Generative AI models are far from perfect, but that hasn't stopped businesses and even governments from giving these robots important tasks. But what happens when AI goes bad? Researchers at Google DeepMind spend a lot of time thinking about how generative AI systems can become threats, detailing it all in the company's Frontier Safety Framework. DeepMind recently released version 3.0 of the framework to explore more ways AI could go off the rails, including the possibility that models could ignore user attempts to shut them down.
DeepMind's safety framework is based on so-called "critical capability levels" (CCLs). These are essentially risk assessment rubrics that aim to measure an AI model's capabilities and define the point at which its behavior becomes dangerous in areas like cybersecurity or biosciences. The document also details the ways developers can address the CCLs DeepMind identifies in their own models.
Google and other firms that have delved deeply into generative AI employ a number of techniques to prevent AI from acting maliciously. Although calling an AI "malicious" lends it intentionality that fancy estimation architectures don't have. What we're talking about here is the possibility of misuse or malfunction that is baked into the nature of generative AI systems.
The updated framework (PDF) says that developers should take precautions to ensure model security. Specifically, it calls for proper safeguarding of model weights for more powerful AI systems. The researchers fear that exfiltration of model weights would give bad actors the chance to disable the guardrails that have been designed to prevent malicious behavior. This could lead to CCLs like a bot that creates more effective malware or assists in designing biological weapons.
DeepMind also calls out the possibility that an AI could be tuned to be manipulative and systematically change people's beliefs—this CCL seems pretty plausible given how people grow attached to chatbots. However, the team doesn't have a great answer here, noting that this is a "low-velocity" threat, and our existing "social defenses" should be enough to do the job without new restrictions that could stymie innovation. This might assume too much of people, though.

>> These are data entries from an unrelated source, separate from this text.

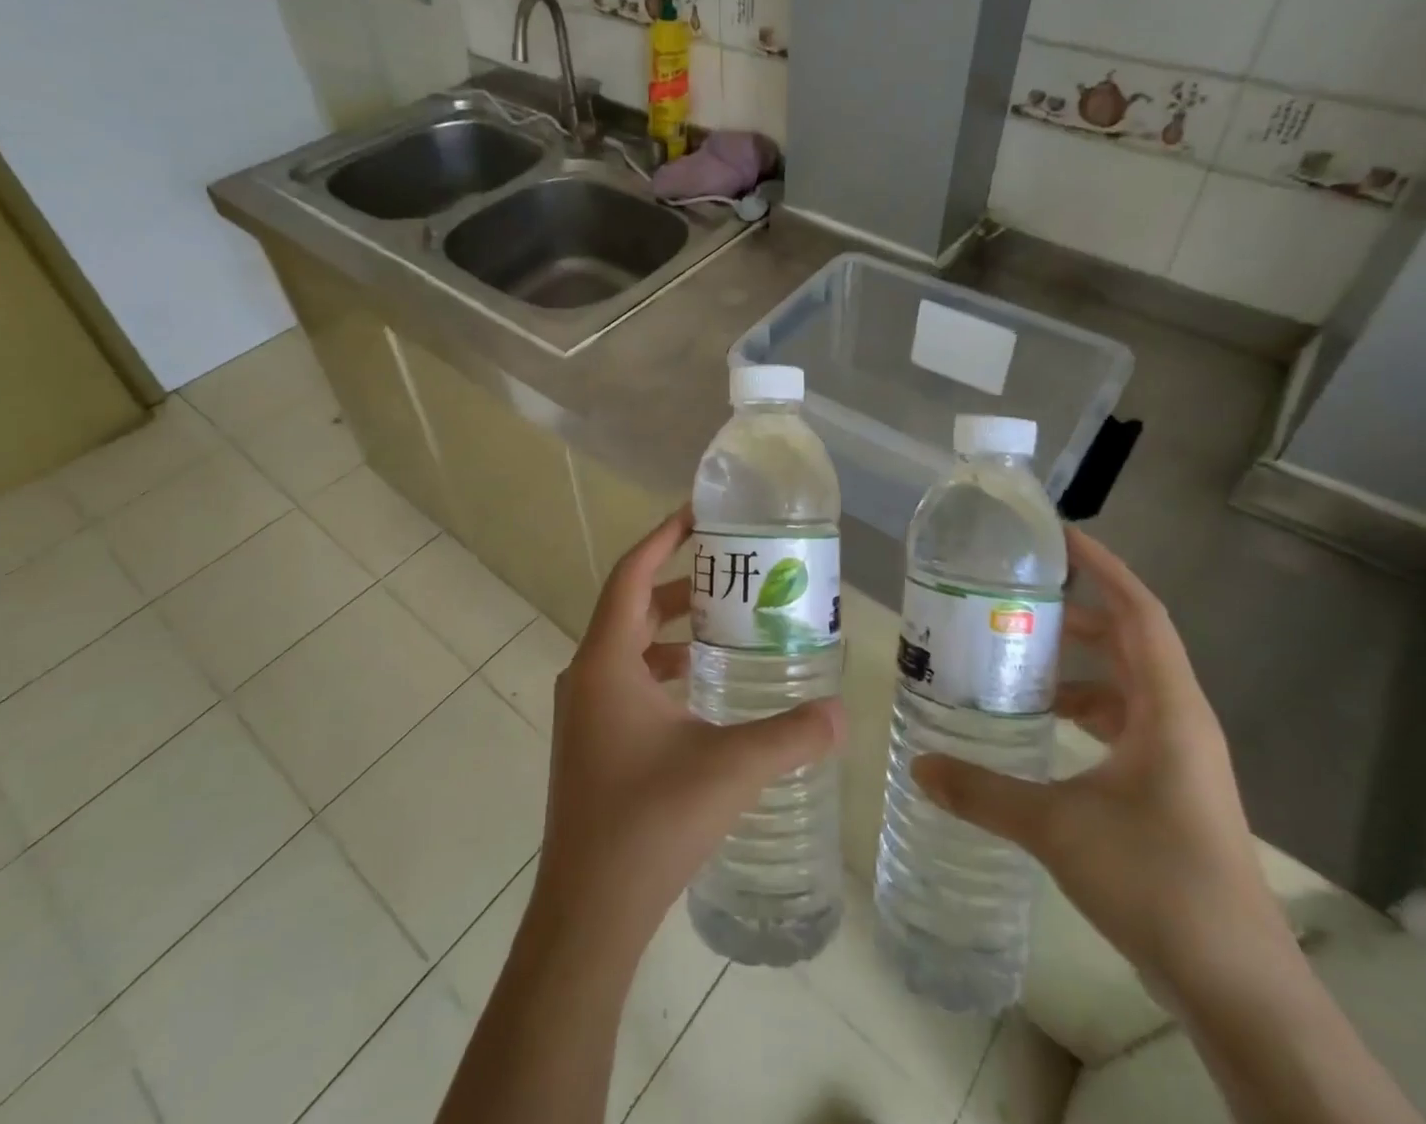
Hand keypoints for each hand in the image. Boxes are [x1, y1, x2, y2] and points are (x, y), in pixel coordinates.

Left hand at [530, 507, 843, 966]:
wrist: (589, 913)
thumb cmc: (649, 823)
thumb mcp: (728, 768)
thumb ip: (790, 735)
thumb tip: (842, 712)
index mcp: (605, 662)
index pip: (631, 573)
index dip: (663, 536)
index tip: (699, 512)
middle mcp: (586, 676)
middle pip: (632, 606)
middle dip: (679, 582)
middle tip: (732, 572)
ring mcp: (584, 711)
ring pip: (630, 645)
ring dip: (672, 628)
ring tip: (726, 624)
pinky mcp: (591, 741)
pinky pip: (628, 680)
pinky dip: (664, 667)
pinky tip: (704, 689)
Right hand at [912, 526, 1286, 993]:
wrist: (1237, 986)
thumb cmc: (1157, 881)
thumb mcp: (1057, 827)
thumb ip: (983, 792)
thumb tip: (919, 765)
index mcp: (1168, 708)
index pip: (1140, 613)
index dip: (1103, 568)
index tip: (1059, 537)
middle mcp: (1179, 721)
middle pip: (1131, 642)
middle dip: (1078, 614)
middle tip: (1018, 596)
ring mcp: (1178, 758)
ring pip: (1126, 686)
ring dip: (1078, 667)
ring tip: (1017, 658)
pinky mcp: (1170, 789)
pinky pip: (1123, 724)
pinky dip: (1084, 711)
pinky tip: (1041, 727)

DeepMind also addresses something of a meta-concern about AI. The researchers say that a powerful AI in the wrong hands could be dangerous if it is used to accelerate machine learning research, resulting in the creation of more capable and unrestricted AI models. DeepMind says this could "have a significant effect on society’s ability to adapt to and govern powerful AI models." DeepMind ranks this as a more severe threat than most other CCLs.
The misaligned AI
Most AI security mitigations follow from the assumption that the model is at least trying to follow instructions. Despite years of hallucination, researchers have not managed to make these models completely trustworthy or accurate, but it's possible that a model's incentives could be warped, either accidentally or on purpose. If a misaligned AI begins to actively work against humans or ignore instructions, that's a new kind of problem that goes beyond simple hallucination.
Version 3 of the Frontier Safety Framework introduces an "exploratory approach" to understanding the risks of a misaligned AI. There have already been documented instances of generative AI models engaging in deception and defiant behavior, and DeepMind researchers express concern that it may be difficult to monitor for this kind of behavior in the future.

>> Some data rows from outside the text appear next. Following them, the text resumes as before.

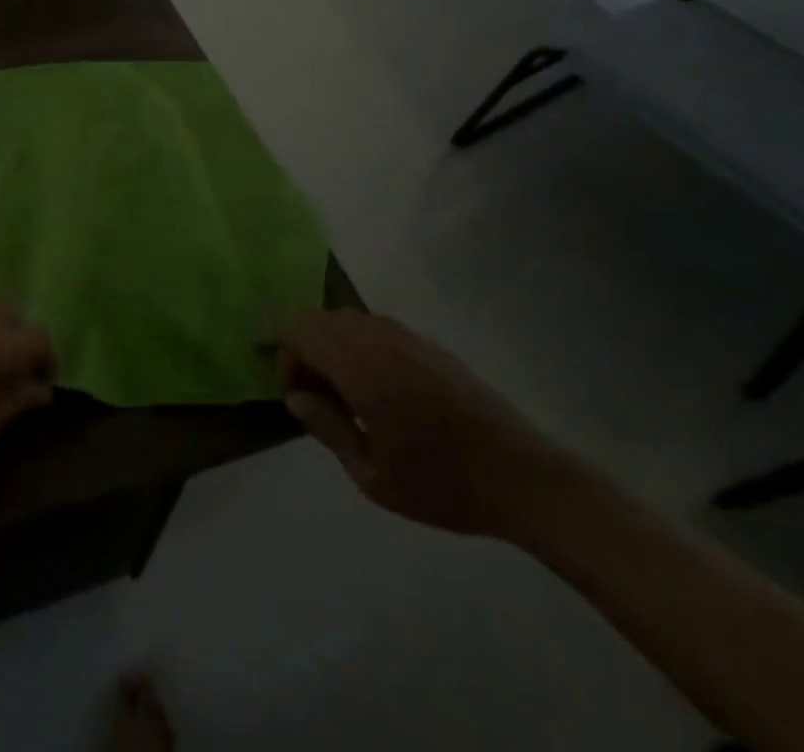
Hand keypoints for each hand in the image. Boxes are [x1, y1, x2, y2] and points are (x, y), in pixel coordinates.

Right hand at [279, 308, 582, 540]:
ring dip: (327, 345)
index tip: (284, 390)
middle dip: (299, 348)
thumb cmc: (443, 483)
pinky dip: (353, 346)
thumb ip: (328, 428)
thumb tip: (297, 396)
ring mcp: (406, 336)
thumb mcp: (372, 475)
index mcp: (360, 365)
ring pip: (345, 320)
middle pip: (318, 320)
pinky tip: (368, 389)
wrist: (524, 478)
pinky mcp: (426, 344)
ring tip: (335, 395)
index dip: (279, 350)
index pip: (298, 330)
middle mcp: (378, 337)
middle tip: (305, 395)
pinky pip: (372, 328)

A misaligned AI might ignore human instructions, produce fraudulent outputs, or refuse to stop operating when requested. For the time being, there's a fairly straightforward way to combat this outcome. Today's most advanced simulated reasoning models produce "scratchpad" outputs during the thinking process. Devs are advised to use an automated monitor to double-check the model's chain-of-thought output for evidence misalignment or deception.

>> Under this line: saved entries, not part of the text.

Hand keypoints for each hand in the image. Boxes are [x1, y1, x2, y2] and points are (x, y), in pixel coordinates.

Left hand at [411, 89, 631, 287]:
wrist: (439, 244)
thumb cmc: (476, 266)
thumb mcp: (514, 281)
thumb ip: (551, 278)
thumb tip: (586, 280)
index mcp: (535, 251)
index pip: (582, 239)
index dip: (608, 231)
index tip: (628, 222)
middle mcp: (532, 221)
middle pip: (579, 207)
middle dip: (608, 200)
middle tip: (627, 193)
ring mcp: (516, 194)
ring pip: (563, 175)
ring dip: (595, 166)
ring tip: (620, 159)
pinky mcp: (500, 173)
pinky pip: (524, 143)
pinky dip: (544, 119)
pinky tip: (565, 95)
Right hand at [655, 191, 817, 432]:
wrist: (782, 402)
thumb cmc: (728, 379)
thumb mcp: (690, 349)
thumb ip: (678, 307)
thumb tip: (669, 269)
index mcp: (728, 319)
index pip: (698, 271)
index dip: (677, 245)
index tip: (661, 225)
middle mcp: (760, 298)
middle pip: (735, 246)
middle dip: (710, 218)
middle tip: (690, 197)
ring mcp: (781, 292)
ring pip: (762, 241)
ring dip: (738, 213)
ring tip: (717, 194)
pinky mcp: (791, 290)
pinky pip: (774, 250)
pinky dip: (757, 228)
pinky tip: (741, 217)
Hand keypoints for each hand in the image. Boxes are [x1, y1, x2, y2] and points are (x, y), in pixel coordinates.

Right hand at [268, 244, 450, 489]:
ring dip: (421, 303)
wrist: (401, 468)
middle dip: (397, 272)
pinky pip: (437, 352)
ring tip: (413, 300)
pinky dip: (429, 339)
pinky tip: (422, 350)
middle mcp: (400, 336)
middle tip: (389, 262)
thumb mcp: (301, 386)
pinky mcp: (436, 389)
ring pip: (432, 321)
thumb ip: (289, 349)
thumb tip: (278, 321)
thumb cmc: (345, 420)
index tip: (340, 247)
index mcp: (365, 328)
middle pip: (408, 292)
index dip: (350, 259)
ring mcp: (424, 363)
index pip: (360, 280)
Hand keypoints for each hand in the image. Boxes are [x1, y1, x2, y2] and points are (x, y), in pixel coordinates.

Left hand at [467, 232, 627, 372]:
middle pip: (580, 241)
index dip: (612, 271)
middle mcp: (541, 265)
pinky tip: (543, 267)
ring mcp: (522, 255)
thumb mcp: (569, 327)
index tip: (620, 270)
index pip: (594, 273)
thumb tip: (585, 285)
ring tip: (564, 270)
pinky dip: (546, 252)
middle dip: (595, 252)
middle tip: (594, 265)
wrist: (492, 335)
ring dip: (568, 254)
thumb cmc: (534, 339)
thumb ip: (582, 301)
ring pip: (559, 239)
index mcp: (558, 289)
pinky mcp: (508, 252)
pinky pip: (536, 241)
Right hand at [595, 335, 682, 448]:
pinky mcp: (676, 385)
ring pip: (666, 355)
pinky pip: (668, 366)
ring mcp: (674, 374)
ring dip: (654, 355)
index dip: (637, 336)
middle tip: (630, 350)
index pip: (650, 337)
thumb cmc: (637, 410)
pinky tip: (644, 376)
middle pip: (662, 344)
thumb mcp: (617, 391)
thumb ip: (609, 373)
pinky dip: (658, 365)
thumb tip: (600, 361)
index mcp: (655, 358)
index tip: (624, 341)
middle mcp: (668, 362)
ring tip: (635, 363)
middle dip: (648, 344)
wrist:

Google says this CCL could become more severe in the future. The team believes models in the coming years may evolve to have effective simulated reasoning without producing a verifiable chain of thought. So your overseer guardrail wouldn't be able to peer into the reasoning process of such a model. For this theoretical advanced AI, it may be impossible to completely rule out that the model is working against the interests of its human operator.
The framework doesn't have a good solution to this problem just yet. DeepMind says it is researching possible mitigations for a misaligned AI, but it's hard to know when or if this problem will become a reality. These "thinking" models have only been common for about a year, and there's still a lot we don't know about how they arrive at a given output.